**Directions for this task:**
Copy out the data exactly, leaving the pictures behind.

[[ Provided information open ]]

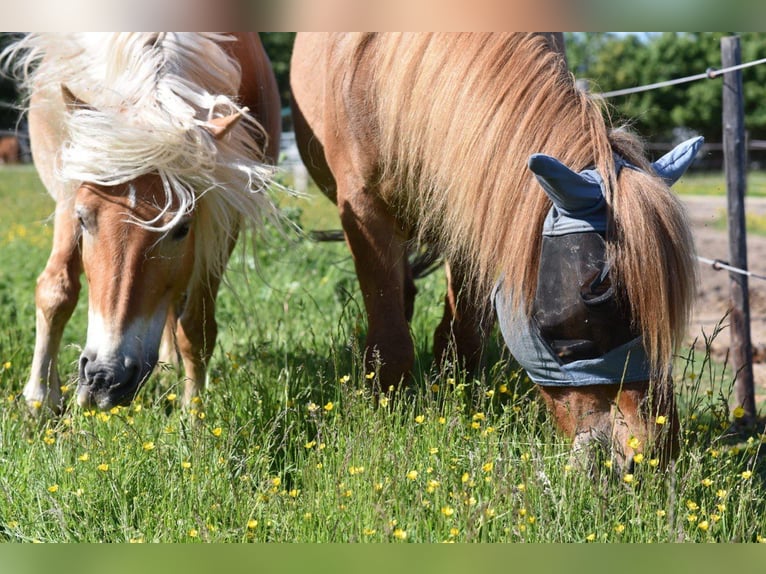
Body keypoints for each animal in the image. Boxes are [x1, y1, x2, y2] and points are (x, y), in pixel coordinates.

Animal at [3, 32, 282, 414]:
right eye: (83, 219)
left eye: (182, 229)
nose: (106, 377)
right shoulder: (69, 189)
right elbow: (55, 290)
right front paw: (40, 398)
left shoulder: (224, 214)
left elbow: (197, 325)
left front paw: (193, 415)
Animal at [292, 33, 704, 470]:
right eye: (594, 303)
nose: (658, 453)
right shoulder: (363, 208)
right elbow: (392, 346)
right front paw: (389, 417)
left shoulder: (473, 205)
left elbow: (463, 338)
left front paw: (459, 405)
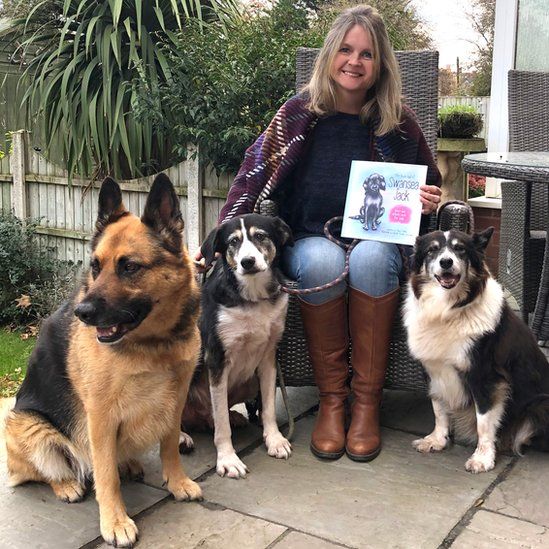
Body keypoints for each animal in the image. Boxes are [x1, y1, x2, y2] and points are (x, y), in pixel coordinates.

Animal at [5, 174, 202, 544]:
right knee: (47, 470)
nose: (82, 313)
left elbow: (169, 444)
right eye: (96, 266)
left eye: (130, 267)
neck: (153, 343)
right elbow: (105, 475)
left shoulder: (176, 400)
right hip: (28, 426)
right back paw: (67, 485)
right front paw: (115, 522)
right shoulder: (100, 416)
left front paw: (177, 482)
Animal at [183, 212, 296, 478]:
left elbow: (268, 407)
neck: (253, 298)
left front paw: (275, 440)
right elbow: (221, 425)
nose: (247, 262)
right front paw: (227, 459)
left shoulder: (269, 357)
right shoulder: (217, 360)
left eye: (260, 236)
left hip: (249, 382)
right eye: (233, 241)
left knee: (212, 416)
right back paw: (182, 437)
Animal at [402, 227, 548, 470]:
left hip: (539, 405)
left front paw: (483, 458)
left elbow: (483, 420)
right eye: (432, 250)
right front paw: (437, 440)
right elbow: (438, 408)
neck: (448, 311)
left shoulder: (485, 376)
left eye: (460, 249)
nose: (446, 262)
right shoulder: (433, 370)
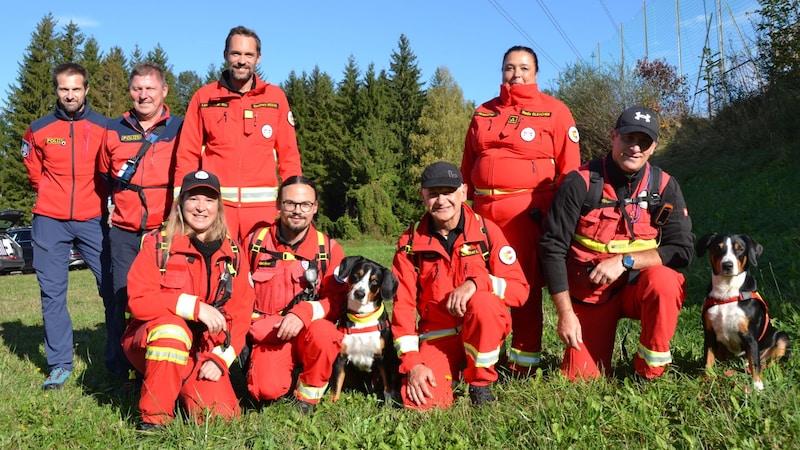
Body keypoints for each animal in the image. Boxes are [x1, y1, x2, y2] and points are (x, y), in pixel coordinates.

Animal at [328, 256, 400, 404]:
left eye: (374, 281)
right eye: (357, 274)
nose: (359, 293)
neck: (362, 317)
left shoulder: (383, 358)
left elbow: (387, 386)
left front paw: (388, 405)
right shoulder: (341, 358)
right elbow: (336, 386)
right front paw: (332, 404)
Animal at [696, 232, 792, 390]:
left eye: (740, 249)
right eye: (718, 248)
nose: (727, 265)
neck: (727, 294)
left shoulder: (749, 335)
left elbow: (755, 363)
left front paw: (757, 386)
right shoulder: (709, 333)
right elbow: (708, 360)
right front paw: (706, 380)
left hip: (782, 337)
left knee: (768, 362)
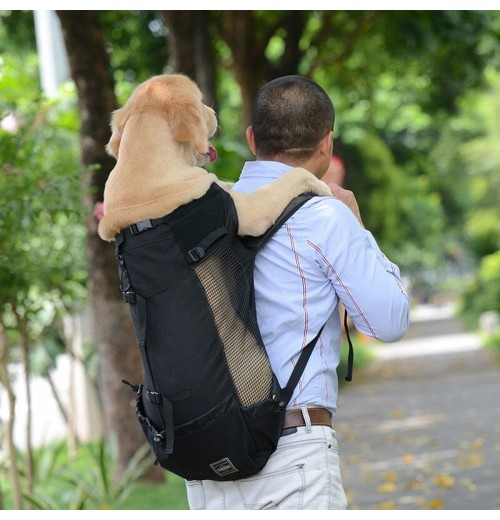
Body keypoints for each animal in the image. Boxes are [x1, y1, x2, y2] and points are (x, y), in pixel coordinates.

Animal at [97, 73, 332, 242]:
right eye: (201, 102)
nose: (213, 111)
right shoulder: (250, 212)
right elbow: (294, 176)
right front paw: (322, 185)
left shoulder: (212, 183)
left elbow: (226, 183)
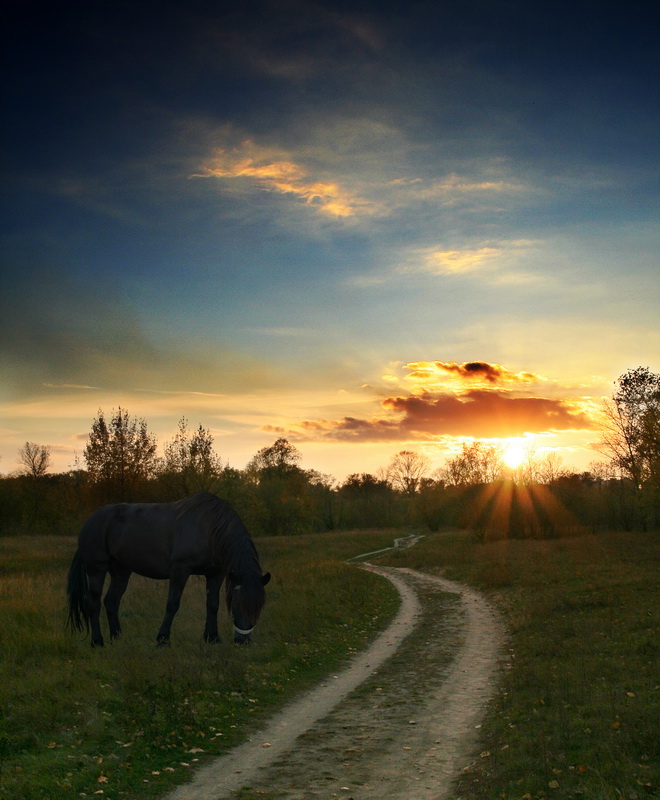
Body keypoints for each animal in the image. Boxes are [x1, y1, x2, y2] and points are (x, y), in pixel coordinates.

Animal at [67, 490, 270, 648]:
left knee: (111, 601)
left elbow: (212, 605)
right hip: (96, 570)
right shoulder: (180, 570)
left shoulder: (216, 574)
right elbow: (172, 604)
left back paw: (117, 637)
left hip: (121, 571)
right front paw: (163, 639)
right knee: (93, 603)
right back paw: (97, 641)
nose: (243, 641)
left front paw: (212, 638)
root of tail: (90, 521)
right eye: (236, 604)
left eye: (259, 606)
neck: (209, 529)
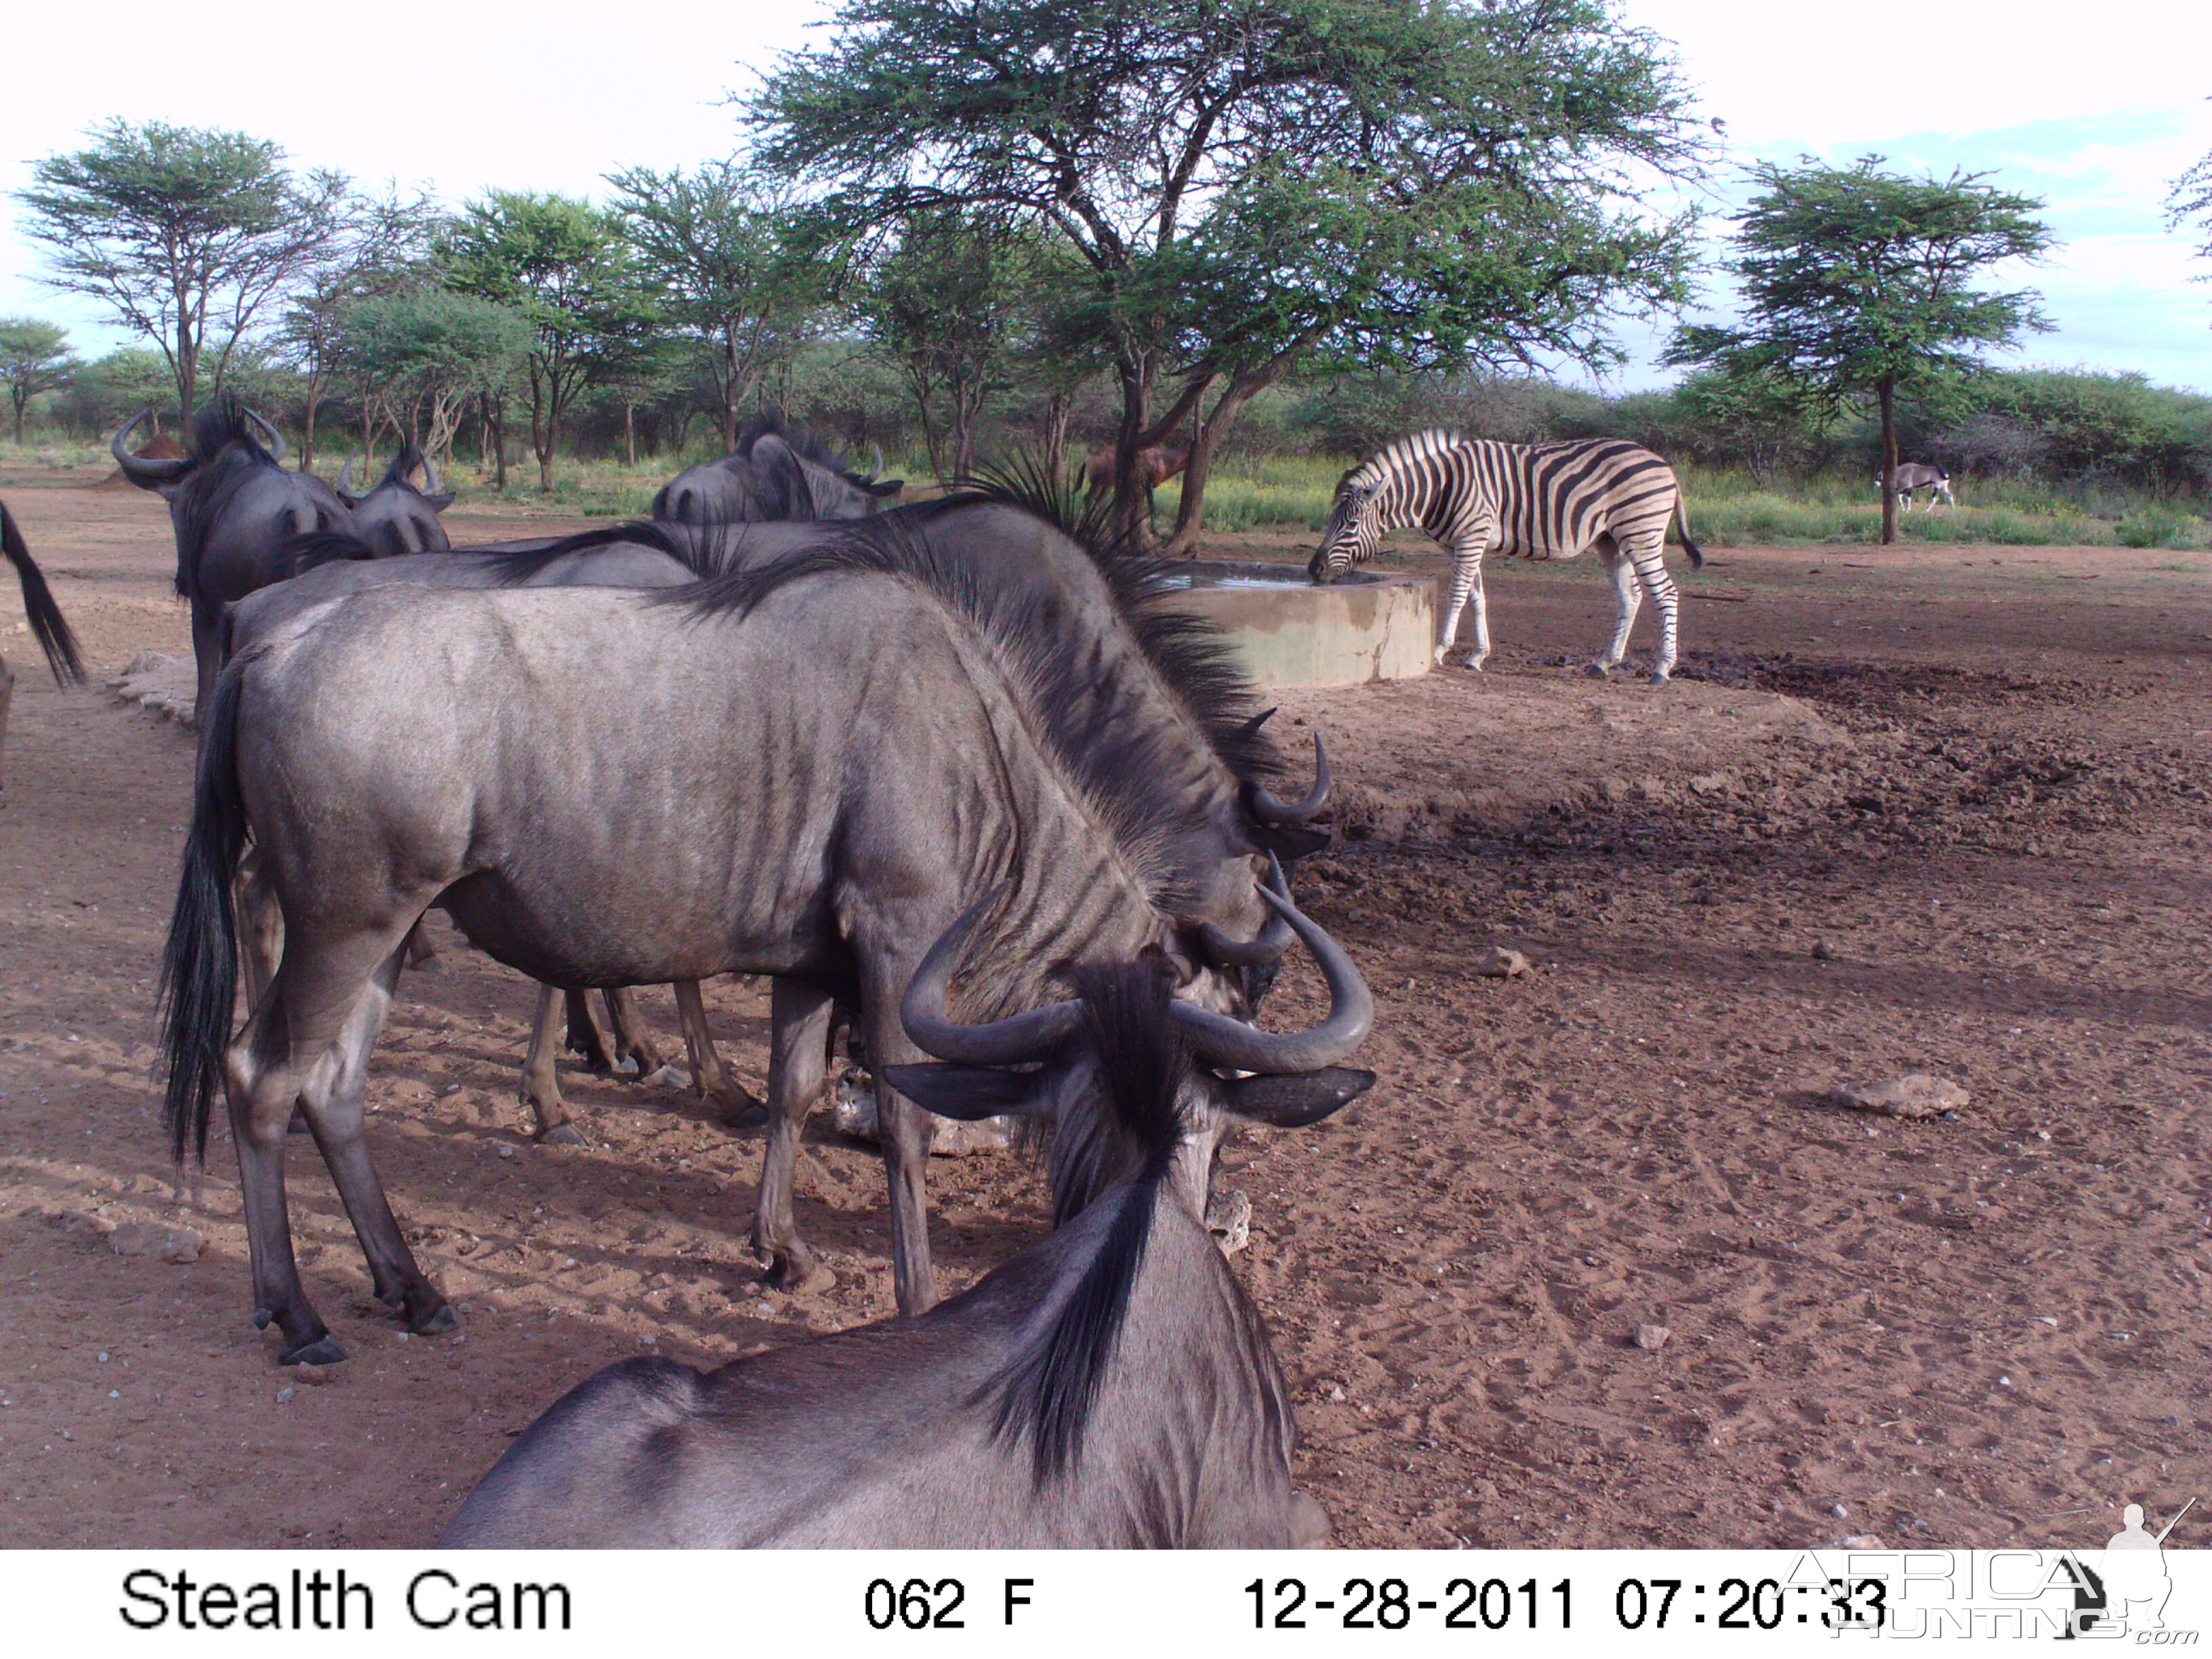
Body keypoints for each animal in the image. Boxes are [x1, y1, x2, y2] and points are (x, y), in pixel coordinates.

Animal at [1309, 436, 1707, 690]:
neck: (1440, 487)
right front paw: (1477, 656)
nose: (1314, 571)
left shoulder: (1471, 536)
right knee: (1631, 597)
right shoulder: (1460, 544)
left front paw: (1439, 651)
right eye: (1330, 520)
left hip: (1641, 534)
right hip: (1611, 541)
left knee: (1666, 594)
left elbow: (1457, 595)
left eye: (1351, 525)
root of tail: (1665, 465)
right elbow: (1476, 597)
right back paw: (1604, 663)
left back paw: (1662, 669)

[[ Provided information closed ]]

**Output of the task:**
Body keypoints for each animal in the image. Boxes are [x1, y1, x2, y2] and points are (x, y), in pixel coordinates.

Animal at [3, 32, 282, 414]:
right eye: (83, 219)
left eye: (182, 229)
nose: (106, 377)
right shoulder: (69, 189)
right elbow: (55, 290)
right front paw: (40, 398)
left shoulder: (224, 214)
left elbow: (197, 325)
left front paw: (193, 415)
Animal at [292, 33, 704, 470]:
right eye: (594, 303)
nose: (658, 453)
right shoulder: (363, 208)
right elbow: (392, 346)
right front paw: (389, 417)
left shoulder: (473, 205)
left elbow: (463, 338)
left front paw: (459, 405)
Body keypoints for each animal in the image. Boxes are [x1, y1, x2, y2] and points are (x, y), in pixel coordinates.

Animal at [5, 174, 202, 544]:
right knee: (47, 470)
nose: (82, 313)
left elbow: (169, 444)
right eye: (96, 266)
left eye: (130, 267)
neck: (153, 343)
right elbow: (105, 475)
left shoulder: (176, 400)
right hip: (28, 426)
right back paw: (67, 485)
right front paw: (115, 522)
right shoulder: (100, 416)
left front paw: (177, 482)
Animal at [183, 212, 296, 478]:
left elbow: (268, 407)
neck: (253, 298)
left front paw: (275, 440)
right elbow: (221, 425)
nose: (247, 262)
right front paw: (227, 459)
left shoulder: (269, 357)
right shoulder: (217, 360)
left eye: (260, 236)
left hip: (249, 382)
right eye: (233, 241)
left knee: (212, 416)
right back paw: (182, 437)
Animal at [402, 227, 548, 470]:
left hip: (539, 405)
left front paw: (483, 458)
left elbow: (483, 420)
right eye: (432, 250)
right front paw: (437, 440)
right elbow: (438, 408)
neck: (448, 311)
left shoulder: (485, 376)
left eye: (460, 249)
nose: (446, 262)
right shoulder: (433, 370)
Body keypoints for each animal in the image. Boxes are [x1, y1, x2, y2] and points are (x, y), in pixel coordinates.

Animal at [328, 256, 400, 404]:
left eye: (374, 281)
right eye: (357, 274)
nose: (359, 293)
neck: (362, 317)
left shoulder: (383, 358)
left elbow: (387, 386)
left front paw: (388, 405)
right shoulder: (341, 358)
right elbow: (336, 386)
right front paw: (332, 404)
Animal at [696, 232, 792, 390]:
left eye: (740, 249)
right eye: (718, 248)
nose: (727, 265)
neck: (727, 294)
left shoulder: (749, 335)
left elbow: (755, 363)
left front paw: (757, 386)
right shoulder: (709, 333)
right elbow: (708, 360)
right front paw: (706, 380)
left hip: (782, 337)
left knee: (768, 362)
Body keypoints for each animal in the image. Boxes are [x1, y1, x2, y2] and points are (x, y), in pixel coordinates.

Animal at [97, 73, 332, 242]:
right eye: (201, 102)
nose: (213, 111)
right shoulder: (250, 212)
right elbow: (294, 176)
right front paw: (322, 185)
left shoulder: (212, 183)
left elbow: (226, 183)
Body keypoints for each animal in the image. Boxes are [x1, y1, x2, y2] and points are (x, y), in pixel coordinates.

Animal at [67, 490, 270, 648]:
left knee: (111, 601)
left elbow: (212, 605)
right hip: (96, 570)
right shoulder: (180, 570)
left shoulder: (216, 574)
right elbow: (172, 604)
left back paw: (117, 637)
left hip: (121, 571)
right front paw: (163, 639)
right knee: (93, 603)
right back paw: (97, 641)
nose: (243, 641)
left front paw: (212, 638)
root of tail: (90, 521)
right eye: (236, 604)
left eye: (259, 606)
neck: (209, 529)
Body keypoints for each animal in the image. Boxes are [x1, y1, x2, y2] and points are (x, y), in pixel coordinates.

Animal at [1309, 436, 1707, 690]:
neck: (1440, 487)
right front paw: (1477, 656)
nose: (1314, 571)
left shoulder: (1471, 536)
right knee: (1631, 597)
right shoulder: (1460, 544)
left front paw: (1439, 651)
right eye: (1330, 520)
left hip: (1641, 534)
right hip: (1611, 541)
left knee: (1666, 594)
left elbow: (1457, 595)
left eye: (1351, 525)
root of tail: (1665, 465)
right elbow: (1476, 597)
right back paw: (1604, 663)
left back paw: (1662, 669)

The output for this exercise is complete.